I have a largeish DataFrame
, loaded from a csv file (about 300MB).
From this, I'm extracting a few dozen features to use in a RandomForestClassifier
: some of the features are simply derived from columns in the data, for example:
feature1 = data["SomeColumn"].apply(len)
feature2 = data["AnotherColumn"]
And others are created as new DataFrame
s from numpy arrays, using the index on the original dataframe:
feature3 = pandas.DataFrame(count_array, index=data.index)
All these features are then joined into one DataFrame
:
features = feature1.join(feature2) # etc...
And I train a random forest classifier:
classifier = RandomForestClassifier(
n_estimators=100,
max_features=None,
verbose=2,
compute_importances=True,
n_jobs=n_jobs,
random_state=0,
)
classifier.fit(features, data["TargetColumn"])
The RandomForestClassifier
works fine with these features, building a tree takes O(hundreds of megabytes of memory). However: if after loading my data, I take a small subset of it:
data_slice = data[data['somecolumn'] > value]

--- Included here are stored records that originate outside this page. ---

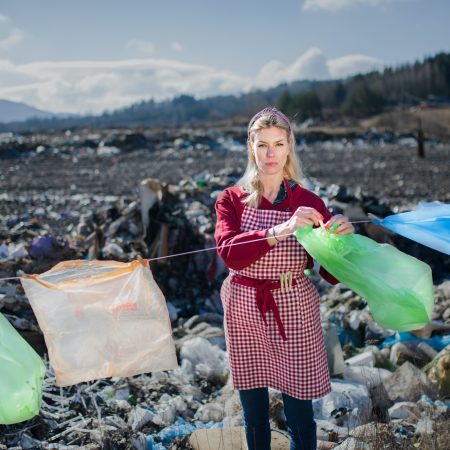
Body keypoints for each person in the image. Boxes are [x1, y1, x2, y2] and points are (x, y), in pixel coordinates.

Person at [214, 107, 354, 450]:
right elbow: (230, 252)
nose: (270, 153)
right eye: (262, 145)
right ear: (251, 146)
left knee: (299, 411)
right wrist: (283, 228)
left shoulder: (308, 201)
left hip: (294, 306)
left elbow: (328, 273)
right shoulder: (230, 199)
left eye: (278, 144)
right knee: (255, 412)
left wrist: (341, 243)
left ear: (289, 146)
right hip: (245, 307)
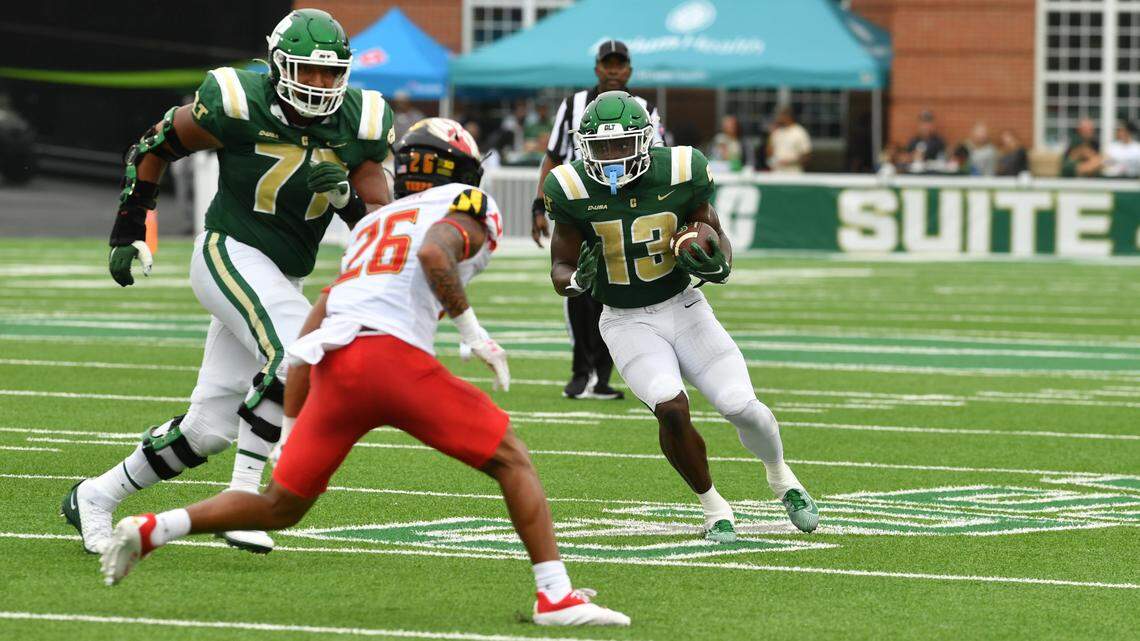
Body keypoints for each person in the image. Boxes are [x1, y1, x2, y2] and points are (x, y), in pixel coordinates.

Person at [99, 118, 630, 628]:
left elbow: (311, 331)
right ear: (465, 171)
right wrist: (473, 333)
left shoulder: (374, 223)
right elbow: (433, 254)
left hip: (336, 367)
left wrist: (289, 429)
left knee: (280, 505)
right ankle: (555, 595)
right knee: (512, 458)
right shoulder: (468, 203)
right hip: (391, 361)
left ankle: (153, 528)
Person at [62, 9, 395, 556]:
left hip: (281, 272)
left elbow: (376, 225)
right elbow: (153, 146)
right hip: (229, 249)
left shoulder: (359, 123)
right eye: (306, 71)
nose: (318, 84)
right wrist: (128, 228)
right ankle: (243, 499)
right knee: (297, 353)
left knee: (208, 429)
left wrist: (345, 200)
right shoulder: (239, 99)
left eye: (328, 73)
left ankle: (95, 496)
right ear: (277, 65)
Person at [543, 91, 818, 543]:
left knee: (742, 408)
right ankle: (714, 507)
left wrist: (721, 263)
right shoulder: (571, 189)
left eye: (621, 145)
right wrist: (576, 282)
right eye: (602, 148)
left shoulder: (681, 170)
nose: (611, 157)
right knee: (670, 409)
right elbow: (560, 264)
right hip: (625, 319)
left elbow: (714, 231)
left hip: (685, 308)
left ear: (646, 142)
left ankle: (780, 476)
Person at [530, 40, 662, 400]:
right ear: (597, 68)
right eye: (609, 63)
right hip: (580, 207)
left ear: (629, 70)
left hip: (626, 211)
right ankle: (579, 369)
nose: (614, 70)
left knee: (614, 293)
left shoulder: (645, 110)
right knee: (576, 285)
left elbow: (660, 161)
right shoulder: (573, 104)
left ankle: (603, 375)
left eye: (621, 64)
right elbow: (554, 156)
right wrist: (539, 205)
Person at [766, 106, 811, 173]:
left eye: (780, 115)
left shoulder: (799, 132)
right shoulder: (777, 131)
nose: (778, 118)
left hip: (793, 174)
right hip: (777, 173)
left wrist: (789, 162)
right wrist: (770, 134)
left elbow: (806, 156)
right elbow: (769, 153)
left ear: (788, 116)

Then building a tree for my random forest suddenly takes many gigabytes of memory - even though the size of the features DataFrame
is now O(10%) of the original.
I can believe that this might be because a sliced view on the data doesn't permit further slices to be done efficiently (though I don't see how I this could propagate into the features array), so I've tried:
data = pandas.DataFrame(data_slice, copy=True)
but this doesn't help.
- Why would taking a subset of the data massively increase memory use?
- Is there some other way to compact / rearrange a
DataFrame
which might make things more efficient again?